Sunblock at the ready, Dear Reader. It’s festival season once again, and London’s Brockwell Park is a sizzler as the latest edition of Wide Awake rolls into action. With an eclectic mix of rock, alt, and dance acts on the bill, it’s a day for everyone to catch old favourites and discover some new ones too.
The day kicks off in the shade of the Moth Club/DMY tent, where Montreal’s Cola are bashing out art-punk jams for the early birds. Frontman Tim and bassist Ben cut their teeth in Ought back in the day, but their new tunes are jumpier and more upbeat, somewhere adjacent to Parquet Courts or ‘Men’s Needs…’ Cribs. Their leather jackets may not stay on for long, but they’re just as slick as their performance.

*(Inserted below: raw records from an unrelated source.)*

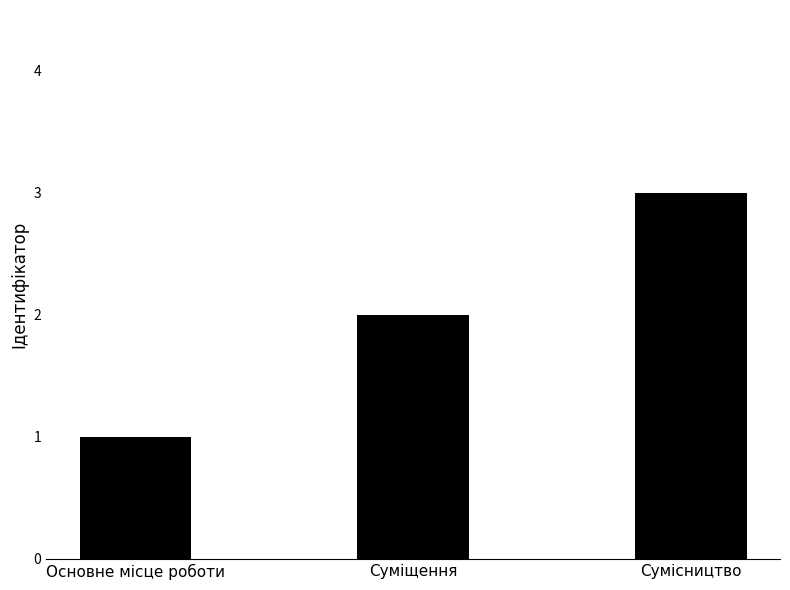

List the labels in order of value, largest first.

Сумісництво, Суміщення, Основне місце роботи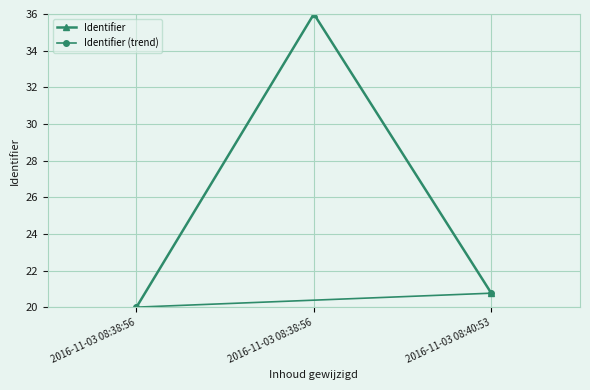

At which category does the chart reach its peak across all series?

2016-11-03 08:38:56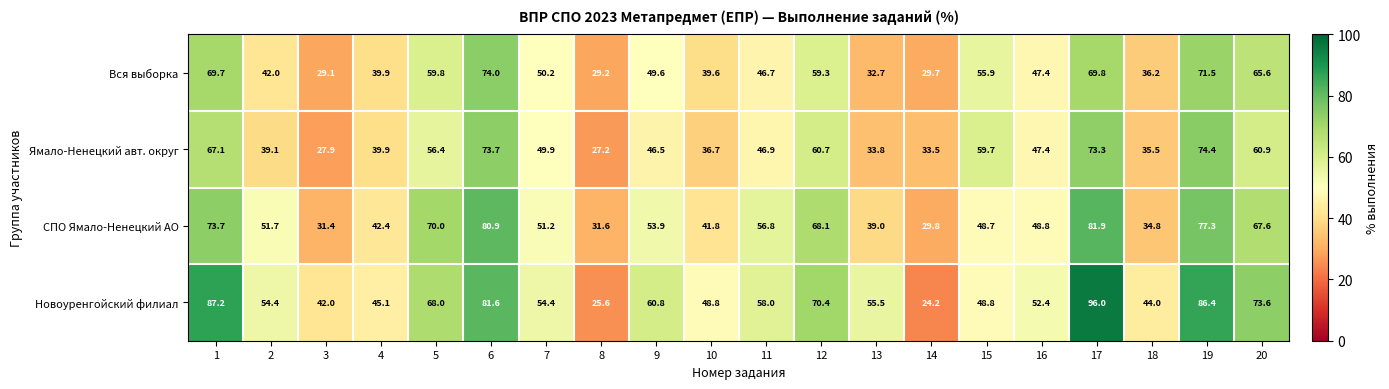

What is the lowest value of the Ямало-Ненецкий авт. округ series?

27.2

A hop over to the Windmill/So Young stage finds newcomer Gretel Hänlyn taking techy diffs in her stride to deliver the first ‘wow’ moment of the afternoon. The Mura Masa protégée delivers a rougher set than her glossy recordings would have you believe, but in all the right ways – joined by a three-piece band, the frenetic energy from cuts like ‘Drive’ and ‘Motorbike’ is irresistibly joyous. Her vocal ties the whole thing together, moving from gloomy lows to lofty highs with ease, and as she lurches into glistening love song ‘Today (Can’t Help But Cry)’, stars align: its sugary optimism is the stuff music festivals memories are made of.
The schedule boasts a ton of alumni from the now iconic Brixton Windmill, barely a kilometre away, but the band who come out at the front of the pack is unquestionably Jockstrap. The Moth Club tent is rammed and stifling when the duo arrive to showcase last year’s debut ‘I Love You Jennifer B’, in the day’s most enthralling hometown victory lap. When glitter-clad Georgia Ellery announces, “It’s time to dance”, she’s not kidding; a bombarding remix of Debra has the crowd wrapped around her finger where they remain through pivots to folky anthems (‘Glasgow’) metallic tearjerkers (‘Concrete Over Water’) and back again; when ’50/50′ hits its climax, there’s not a body stood still. When they bounce joyfully off stage, Taylor Skye giving the front rows a good soak with a water pistol en route, it’s as though a fraction of their 40-minute slot has passed.




With the sun clipping the treeline and those £8 canned mojitos working their magic, who better to usher in silly hour than Viagra Boys, who make light work of turning the main arena into a sea of bouncing mullets and dust? The six Swedes are wickedly tight for a group who look like they met on a night bus and decided to form a band. Breakout hit ‘Sports’ is the highlight, frontman Sebastian Murphy popping his joggers off for some golden hour pushups in his boxers in its closing fold, obviously.
And then it’s time for Caroline Polachek to make her festival headline debut. It’s only been a few months since her Valentine’s Day special at London’s Eventim Apollo, so tonight’s show is much the same, but as Caz welcomes Wide Awake to her island, the sense of occasion is potent. Who else could get an entire festival audience to applaud “the beautiful half moon” hanging in the sky? She twists and turns around the scenery-bedecked stage, the ever-catchy ‘Bunny Is A Rider’ breathing new life into the pink-eared audience; sweeping through chapters of ‘Desire, I Want To Turn Into You’ she has Brockwell Park in the palm of her hand. Sunset brings an apt vigour to the show, ‘Ocean Of Tears’ a lush noise spell, and ‘Fly To You’ echoes of the choppy breakbeats that continue to rumble away in the background of the festival’s other stages. Her illuminated backdrop shifts from desert to jungle to gilded dome in turn with each fold and, while there’s the odd lull, the set is never not impressively choreographed, Caroline’s playful stage demeanour a treat to behold. ‘Smoke’ is the set’s apex – its irresistible na-na-na’s are enough to hook in any passersby for whom this may be their first encounter with our Caz – but the pure pop gem that is ‘So Hot You’re Hurting My Feelings’ is the obvious crowd pleaser. When the lights come up, and the bus queues build, it’s the one the masses continue singing down the street, a magical end to a day that’s been honestly So Hot.